Die kongolesische Armee (FARDC) griff die Stadt an, um die Kontrolle wiederzuerlangen. Dabei übte die 62. Brigade der Armee, die den Angriff durchführte, exzessive Gewalt aus. 73 Menschen verloren ihr Leben, über 20 davon durch außergerichtliche Exekutionen. Es kam zu Plünderungen und Freiheitsberaubungen.

Nach Aussagen von Augenzeugen wurden die Soldaten der kongolesischen Armee mit Fahrzeugen der Anvil Mining in das Gebiet gebracht. Das Unternehmen bestätigte das später, unter anderem im Rahmen einer Untersuchung des Vorfalls durch die UN Mission in der Demokratischen Republik Kongo (MONUC).

Die Zeugen berichteten auch, dass Fahrzeuge von Anvil Mining benutzt worden seien, um Leichen und geplünderte Güter abzutransportieren. Das Unternehmen bestritt dies.

Die Staatsanwaltschaft erhob Anklage gegen mehrere Personen wegen Verstößen gegen internationales Recht. Unter den Angeklagten waren neben Soldaten auch drei Mitarbeiter von Anvil Mining. Ein Militärgericht sprach die Mitarbeiter (sowie neun weitere Angeklagte) aber frei.

Angehörige von Opfern erstatteten Strafanzeige in Australien; die Ermittlungen wurden dort aber nach dem Freispruch im Kongo eingestellt.

Daraufhin unterstützte sie 2010 eine kanadische Menschenrechtsorganisation bei der Einreichung einer Klage in Kanada, wo Anvil Mining ebenfalls registriert ist. Der Kanadische Supreme Court entschied jedoch in letzter Instanz, dass kanadische Gerichte für den Fall nicht zuständig seien.

Ebenfalls im Jahr 2010 legten Angehörige der Opfer eine Beschwerde bei der Afrikanischen Menschenrechtskommission ein. Diese entschied schließlich im Dezember 2017, dass die Demokratische Republik Kongo ihre Pflicht verletzt habe, Menschenrechte angemessen zu schützen. Die Entscheidung setzte sich auch mit der Rolle der Anvil Mining auseinander (die Entscheidung ist noch nicht veröffentlicht; es gibt bislang nur Pressemitteilungen und Berichte von Nichtregierungsorganisationen, vor allem der Organisation „Rights and Accountability in Development“ (RAID), die Angehörige der Opfer unterstützt hat.

Die Afrikanische Menschenrechtskommission konnte keine Entscheidung treffen, die für das Unternehmen direkt Rechtswirkungen hat. Denn sie ist für die Einhaltung der Afrikanischen Menschenrechtscharta sowie anderer internationaler Verträge über Menschenrechte zuständig. Diese richten sich aber immer an Staaten. Nur gegenüber Staaten begründen sie Pflichten. Dementsprechend konnte die Kommission nur eine Entscheidung fällen, die gegenüber der Demokratischen Republik Kongo wirksam war. Sie verpflichtete den Kongo zum Schadensersatz.

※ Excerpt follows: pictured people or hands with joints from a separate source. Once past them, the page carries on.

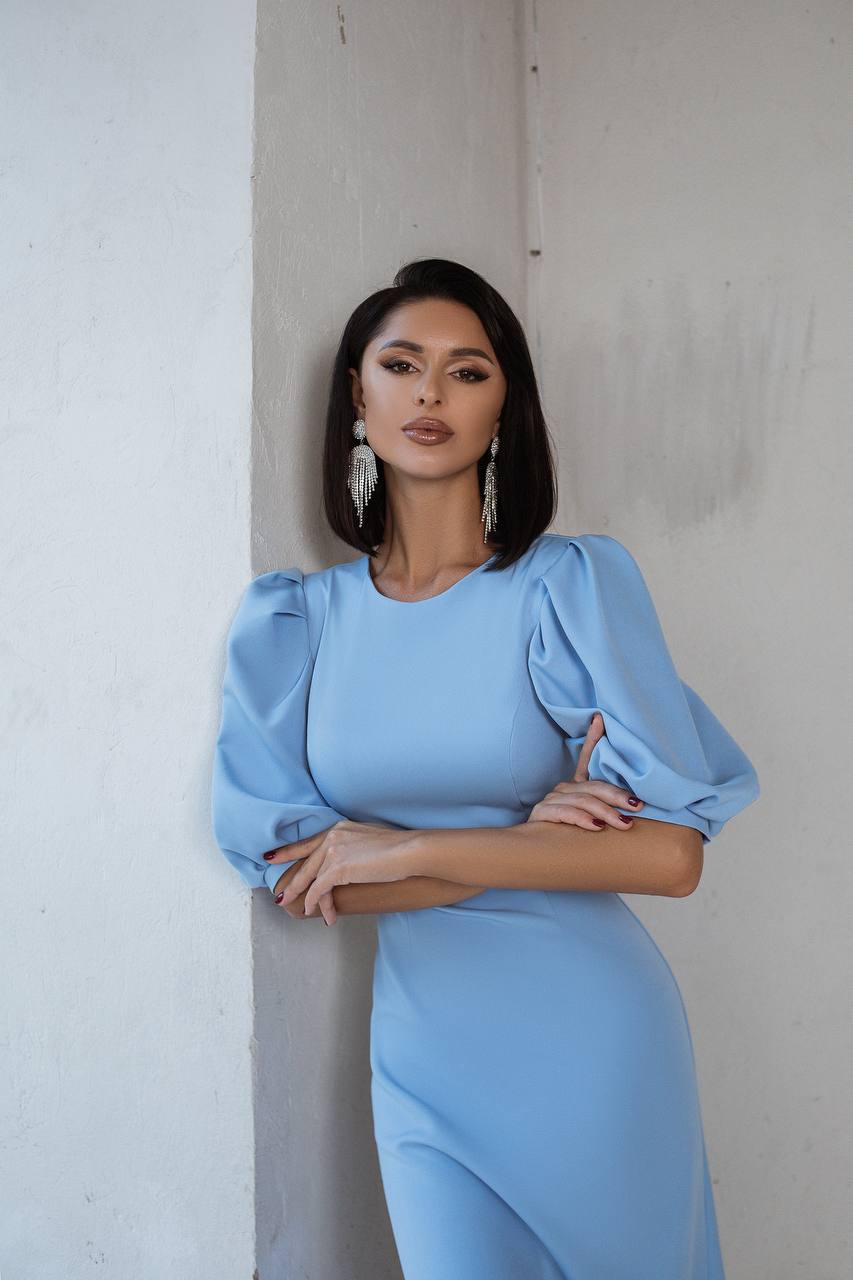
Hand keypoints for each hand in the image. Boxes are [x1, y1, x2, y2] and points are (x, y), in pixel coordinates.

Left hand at [265, 819, 416, 924]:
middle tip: (282, 897)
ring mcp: (334, 851)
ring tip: (304, 911)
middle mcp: (333, 836)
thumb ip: (354, 847)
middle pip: (306, 863)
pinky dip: (316, 902)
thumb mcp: (370, 840)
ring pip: (311, 879)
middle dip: (293, 883)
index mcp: (339, 827)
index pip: (309, 841)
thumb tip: (352, 862)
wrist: (410, 851)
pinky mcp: (338, 868)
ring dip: (307, 898)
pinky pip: (319, 889)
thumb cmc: (399, 848)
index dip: (289, 851)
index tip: (272, 857)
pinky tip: (318, 912)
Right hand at [526, 712, 643, 831]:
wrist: (535, 854)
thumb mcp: (592, 820)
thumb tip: (638, 806)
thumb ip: (608, 811)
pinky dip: (583, 819)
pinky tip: (597, 828)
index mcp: (575, 786)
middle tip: (637, 806)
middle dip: (618, 795)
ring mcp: (551, 800)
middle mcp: (563, 789)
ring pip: (583, 800)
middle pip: (593, 786)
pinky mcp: (542, 813)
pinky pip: (566, 812)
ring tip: (624, 823)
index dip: (593, 738)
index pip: (585, 758)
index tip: (600, 719)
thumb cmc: (569, 837)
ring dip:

Gleichzeitig macht sie aber deutlich, dass die Kommission von einer Mitverantwortung von Anvil Mining ausgeht. Daher wandte sie sich nun in einem Brief an das Unternehmen und forderte es auf, sich an den Zahlungen von Schadensersatz an die Angehörigen der Opfer zu beteiligen. Die Kommission hat angekündigt, über Reaktionen von Anvil sofort zu berichten.

Der Fall wirft in mehrerlei Hinsicht ein Schlaglicht auf Probleme des internationalen Schutzes der Menschenrechte.

Einerseits beleuchtet er einmal mehr die Rolle von Unternehmen. Häufig arbeiten Regierungen und Unternehmen bei Menschenrechtsverletzungen Hand in Hand. Es fehlen aber rechtliche Instrumente, um Unternehmen für ihre Rolle zur Verantwortung zu ziehen. Internationale Menschenrechte binden nach derzeitigem Verständnis zur Staaten. Daher haben internationale Gerichte keine Handhabe gegen Unternehmen. Die Gerichte in den Heimatländern der Unternehmen betrachten sich als nicht zuständig und die Gerichte der Länder, in denen die Verletzungen begangen wurden sind oft anfällig für Korruption und nicht wirklich unabhängig.

Allerdings beleuchtet der Fall auch ein anderes Defizit des Menschenrechtsschutzes in Afrika: Es dauerte sieben Jahre, bis die Afrikanische Menschenrechtskommission eine Entscheidung fällte. Das, obwohl die Regierung des Kongo sich nicht am Verfahren beteiligte und obwohl die Kommission keine mündliche Verhandlung durchführte. Obwohl die Entscheidung der Kommission als Grundsatzentscheidung gilt, ist sie immer noch nicht auf der Webseite der Kommission verfügbar. Ein effektiver Schutz der Menschenrechte erfordert aber auch, dass die Kommission ihr Verfahren effektiv gestaltet und Opfer innerhalb vernünftiger Fristen zu ihrem Recht kommen.